When accepting a banknote, you need to be careful about its condition. It may be old and worn off but it should be a whole banknote without any missing or torn parts. Pencil marks and any other drawings should be avoided as well. These conditions carries risk to be rejected by the vendors. If you have any in your wallet and nobody wants to take it, you can ask a bank to replace it with a new one. They will probably do it for free. 

Old Turkish Lira BanknotesOld Turkish Lira

Due to high inflation, Turkish currency used to have a lot of zeroes and the prices were all in terms of millions. In 2005, 6 zeroes were removed and Lira becomes less frightening for the foreigners. 

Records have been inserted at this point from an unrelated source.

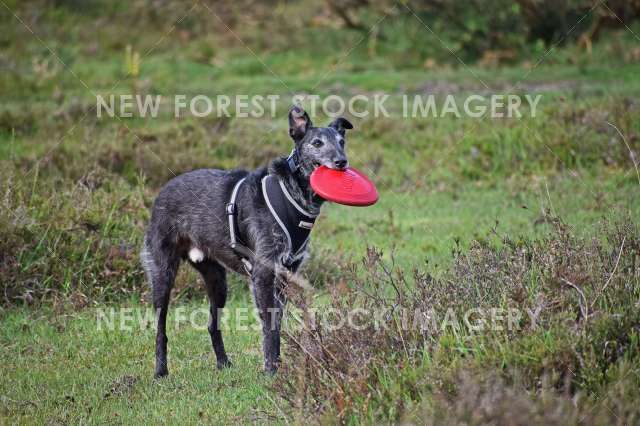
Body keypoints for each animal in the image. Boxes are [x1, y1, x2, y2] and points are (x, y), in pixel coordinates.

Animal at [141, 105, 352, 376]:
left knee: (213, 324)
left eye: (342, 142)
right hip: (162, 273)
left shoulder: (284, 276)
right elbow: (269, 327)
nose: (342, 162)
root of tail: (163, 190)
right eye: (317, 143)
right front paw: (271, 371)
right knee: (160, 328)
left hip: (217, 280)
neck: (291, 192)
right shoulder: (263, 273)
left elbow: (275, 323)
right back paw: (161, 370)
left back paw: (223, 363)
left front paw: (276, 366)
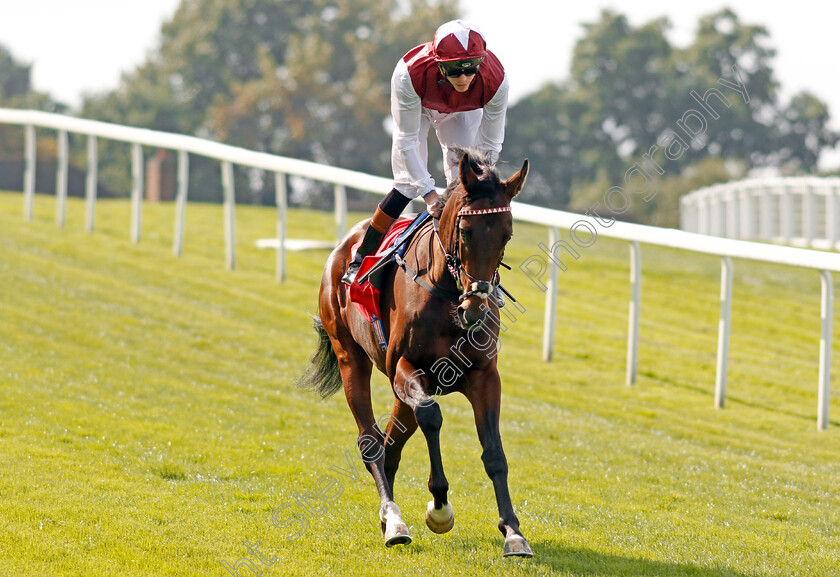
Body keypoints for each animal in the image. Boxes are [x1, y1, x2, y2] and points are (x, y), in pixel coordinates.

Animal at [296, 150, 532, 560]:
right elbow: (431, 415)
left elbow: (493, 450)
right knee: (371, 441)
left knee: (391, 444)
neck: (447, 293)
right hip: (351, 358)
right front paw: (439, 507)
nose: (475, 308)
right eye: (466, 232)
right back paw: (393, 520)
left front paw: (513, 531)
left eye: (507, 234)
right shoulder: (405, 368)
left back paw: (386, 514)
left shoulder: (484, 375)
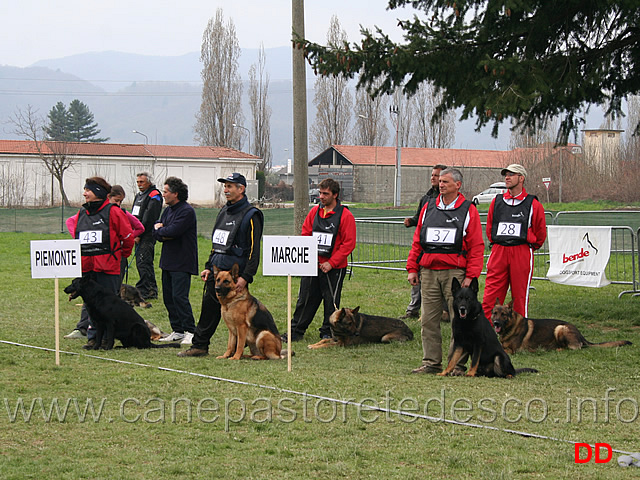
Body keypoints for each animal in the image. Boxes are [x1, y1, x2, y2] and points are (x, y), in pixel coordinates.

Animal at [490, 300, 632, 352]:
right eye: (494, 313)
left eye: (503, 314)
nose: (496, 323)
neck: (511, 326)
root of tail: (581, 335)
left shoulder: (512, 351)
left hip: (560, 328)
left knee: (573, 348)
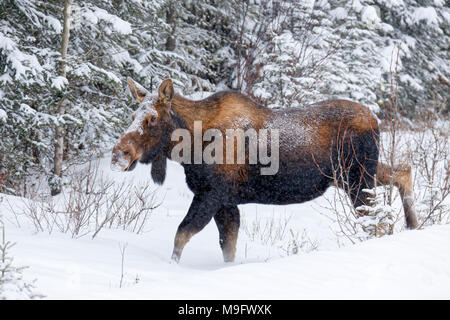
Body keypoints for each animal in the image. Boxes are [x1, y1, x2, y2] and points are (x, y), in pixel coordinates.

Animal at [111, 77, 418, 262]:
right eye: (132, 115)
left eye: (152, 118)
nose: (118, 154)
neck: (190, 146)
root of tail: (376, 120)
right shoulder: (227, 201)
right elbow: (227, 246)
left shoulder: (211, 194)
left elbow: (181, 235)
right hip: (353, 175)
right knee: (404, 170)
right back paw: (414, 225)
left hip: (357, 177)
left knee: (377, 220)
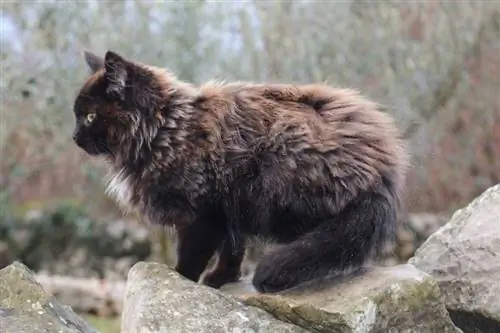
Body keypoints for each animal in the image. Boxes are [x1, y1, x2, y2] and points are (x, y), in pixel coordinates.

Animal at [74, 50, 410, 294]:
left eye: (89, 117)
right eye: (79, 117)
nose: (74, 137)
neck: (165, 129)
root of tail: (383, 175)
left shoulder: (204, 213)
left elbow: (193, 257)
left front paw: (178, 282)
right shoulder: (228, 208)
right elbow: (233, 249)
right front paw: (221, 279)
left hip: (275, 180)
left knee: (329, 240)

Today old banknotes with millions are completely off the circulation and have no value in the market. If you have any of them and planning to use it in Turkey, don’t bother.

Turkish Coins

1 Turkish Lira is equal to 100 Kurus. The abbreviation for kurus is “krs” and they all are available as coins, not in banknotes. There are 6 different coins; 1 Krs, 5 Krs, 10 Krs, 25 Krs, 50 Krs and 1 TL.

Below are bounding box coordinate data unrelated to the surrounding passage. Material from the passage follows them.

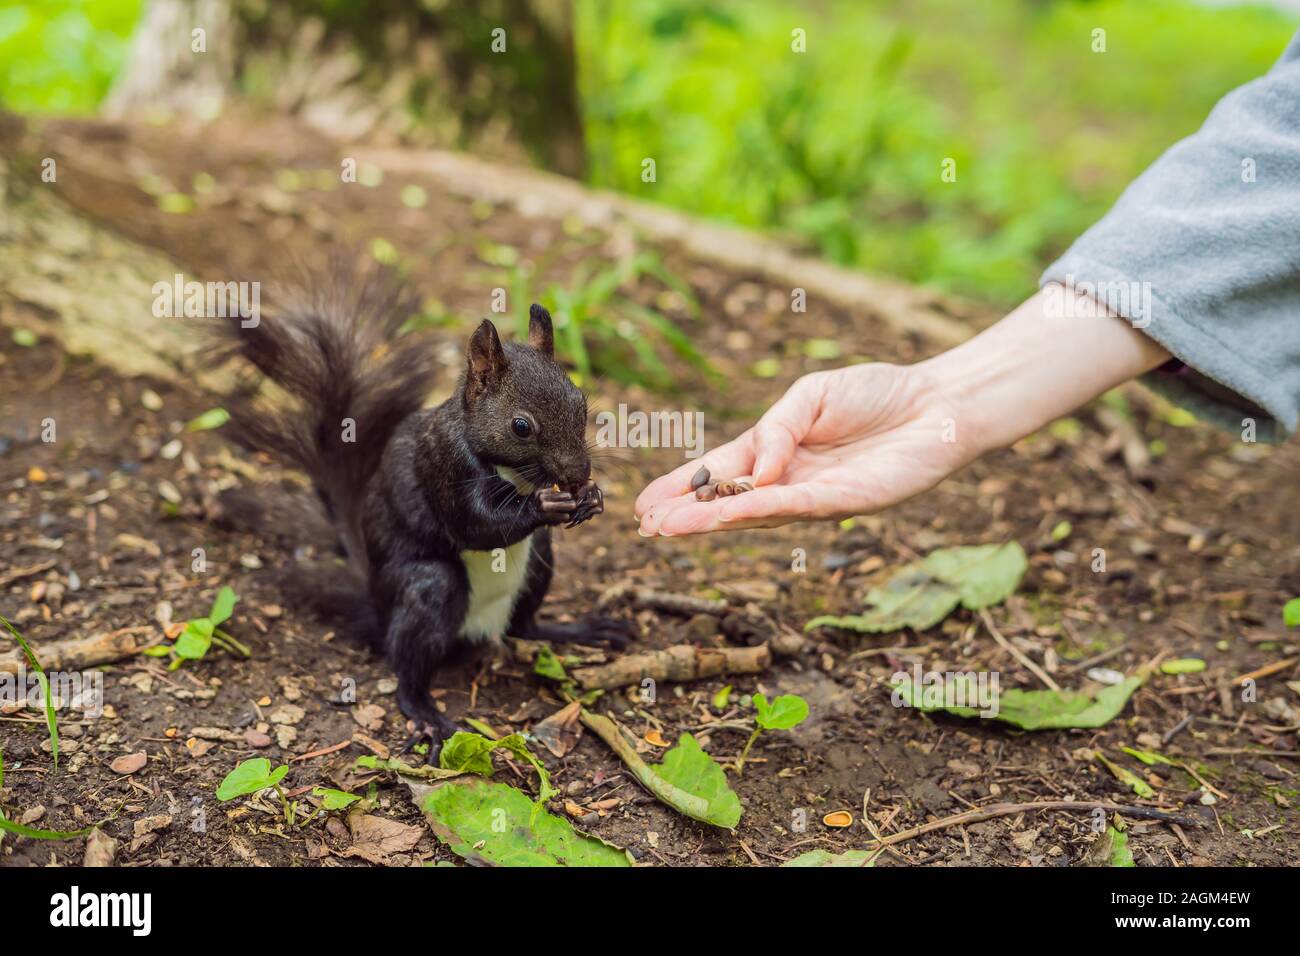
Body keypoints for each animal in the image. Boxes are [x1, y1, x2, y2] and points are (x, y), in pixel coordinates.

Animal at [217, 268, 633, 757]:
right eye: (521, 426)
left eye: (581, 403)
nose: (577, 473)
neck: (512, 472)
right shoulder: (443, 463)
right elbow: (475, 525)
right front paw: (547, 504)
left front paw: (591, 497)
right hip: (431, 589)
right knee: (409, 670)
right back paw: (427, 715)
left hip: (540, 563)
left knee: (524, 628)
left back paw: (580, 630)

1 and 5 kurus are the least used coins. It didn’t take so long that the inflation melt them during the past few years. But you will probably become familiar with the others when you are shopping.

Coin, 1 Krs
Coin, 5 Krs
Coin, 10 Krs
Coin, 25 Krs
Coin, 50 Krs
Coin, 1 TL (100 Krs)

If you are from a Euro zone country, you need to be careful about coin valued 1 TL. It can be easily confused with EUR 1 in shape and colour. A Euro is roughly equal to 3 Liras at the time of writing. So try not to be one of many people I know who spend Euros instead of Liras.